··· Texte de l'exercice ···

Paris, le 28 juin 2022 - Moetai Brotherson, Steve Chailloux et Tematai Le Gayic ont participé mardi à la première séance publique de la mandature à l'Assemblée nationale à Paris. Élection de la présidente, première installation en groupes et en commissions : les députés du fenua siégeront avec les communistes du groupe Gauche démocrate et républicaine (GDR).
 
“Un député indépendantiste qui entre dans l'histoire de France, c'est drôle !” Plus jeune député de l'histoire de la cinquième république, vêtu d'un lavalava traditionnel et de colliers tout aussi océaniens, entouré d'une nuée de journalistes qui veulent en savoir plus sur son parcours : Tematai Le Gayic ne passe pas inaperçu à l'Assemblée nationale. Le parlementaire Tavini est sous les feux des projecteurs pour cette première journée de la 16e législature. En tant que benjamin du Parlement, il occupe d'ailleurs la fonction de secrétaire de l'élection pour la présidence de l'Assemblée nationale. “Je ne suis pas angoissé, ce n'est qu'une mission protocolaire”, relativisait l'élu de 21 ans, quelques minutes avant de faire son entrée dans l'hémicycle. Et Tematai Le Gayic de poursuivre, avec un sens de la formule qui ne laisse pas insensibles les journalistes de la presse nationale : “Je suis un député indépendantiste, même si c'est bizarre pour la France d'avoir un député indépendantiste. Une indépendance réussie, c'est si l'État français, l'État colonial, se met en tête qu'il n'en est plus un avec des confettis. J'espère que l'État va respecter le choix de la Polynésie d'avoir élu trois indépendantistes.”
 
La liberté du groupe GDR
 
Une ligne politique claire et des parlementaires soudés : tous trois siégeront sur les bancs du groupe communiste Gauche démocrate et républicaine (GDR). Dans ce groupe, où les élus ultramarins sont dix pour douze députés communistes de France, la liberté de vote est totale. Soutenus par la France Insoumise de Jean-Luc Mélenchon, les élus du fenua n'iront pas dans son groupe, pour profiter de cette liberté de vote, mais pas seulement.

··· Données à traiter ···

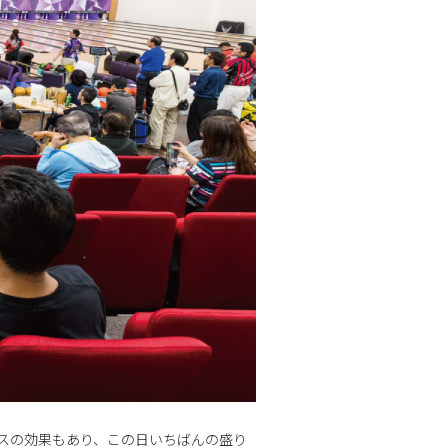
スの効果もあり、この日いちばんの盛り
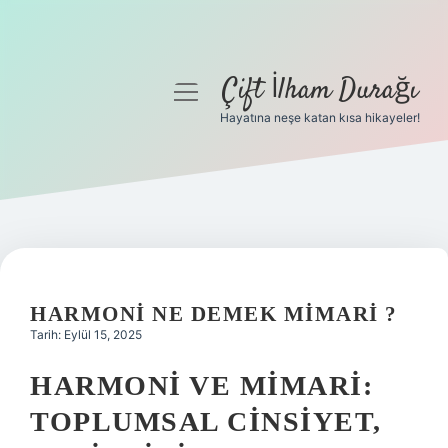
Çift İlham Durağı
menüyü
aç
Hayatına neşe katan kısa hikayeler!
Anasayfa
Gizlilik Politikası
Yasal Uyarı
Hakkımızda
HARMONI NE DEMEK MIMARI ?
Tarih: Eylül 15, 2025
HARMONI VE MIMARI:
TOPLUMSAL CINSIYET,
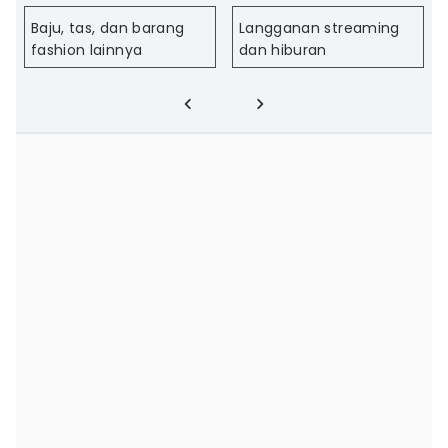
Baju, tas, dan barang
Langganan streaming
fashion lainnya
dan hiburan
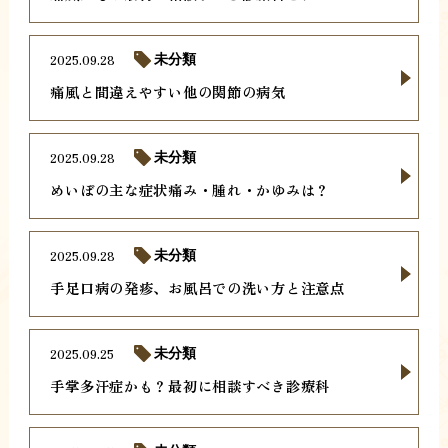
2025.09.28
未分類
痛風と間違えやすい他の関節の病気
2025.09.28
未分類
めいぼの主な症状痛み・腫れ・かゆみは？
2025.09.28
未分類
手足口病の発疹、お風呂での洗い方と注意点
2025.09.25
未分類
手掌多汗症かも？最初に相談すべき診療科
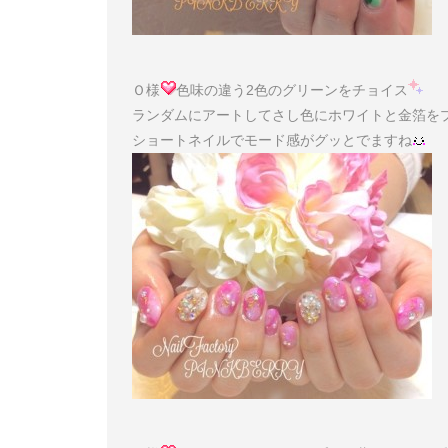
Ｏ様
色味の違う2色のグリーンをチョイス
ランダムにアートしてさし色にホワイトと金箔を
ショートネイルでモード感がグッとでますね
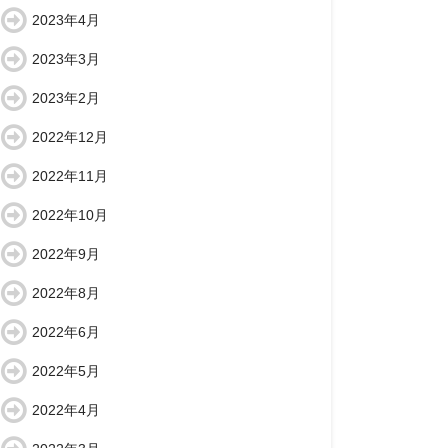
2023年4月
2023年3月
2023年2月
2022年12月
2022年11月
2022年10月
2022年9月
2022年8月
2022年6月
2022年5月
2022年4月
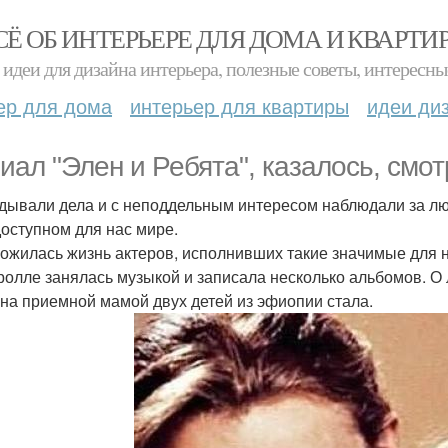
СЁ ОБ ИНТЕРЬЕРЕ ДЛЯ ДОМА И КВАРТИ
идеи для дизайна интерьера, полезные советы, интересны
ер для дома
интерьер для квартиры
идеи ди
иал "Элен и Ребята", казалось, смот
дывали дела и с неподдельным интересом наблюдали за л
оступном для нас мире.
ложилась жизнь актеров, исполнивших такие значимые для 
ролле занялась музыкой и записала несколько альбомов. О 
она приемной мамой двух детей из эфиопии стала.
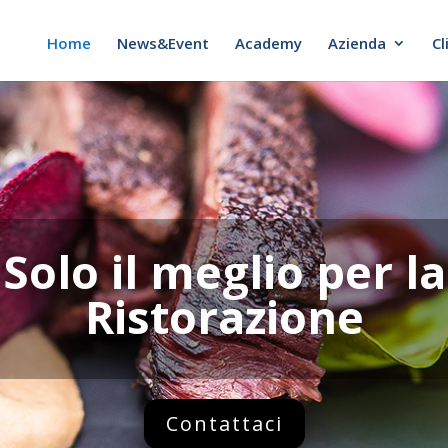
Home
News&Event
Academy
Azienda
Cl
Solo il meglio per la
Ristorazione
Contattaci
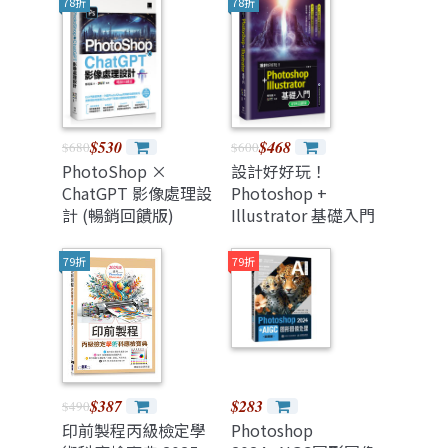
78折
78折
$530
$468
$680
$600
PhotoShop ×
設計好好玩！
ChatGPT 影像處理設
Photoshop +
計 (暢銷回饋版)
Illustrator 基礎入門
(好評回饋版)
79折
79折
$387
$283
$490
印前製程丙級檢定學
Photoshop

···

◆ **Consignes de l'exercice**
• A. Répondez aux questions suivantes d'après le texte sur les députés polynésiens à l'Assemblée nationale :
(i) Quel âge a Tematai Le Gayic ?
(ii) Quelle fonction exerce-t-il en tant que benjamin du Parlement ?
(iii) Combien d'élus ultramarins compte le groupe Gauche démocrate et républicaine ?
• B. Relevez chaque ligne des données qui contient la chaîne « идеи », en tenant compte de la casse.

◆ **Résultats**
• A.
(i) Il a 21 ans.
(ii) Il est secrétaire de l'élection pour la présidence de l'Assemblée nationale.
(iii) Le groupe compte dix élus ultramarins.

• B.
идеи для дизайна интерьера, полезные советы, интересны
идеи ди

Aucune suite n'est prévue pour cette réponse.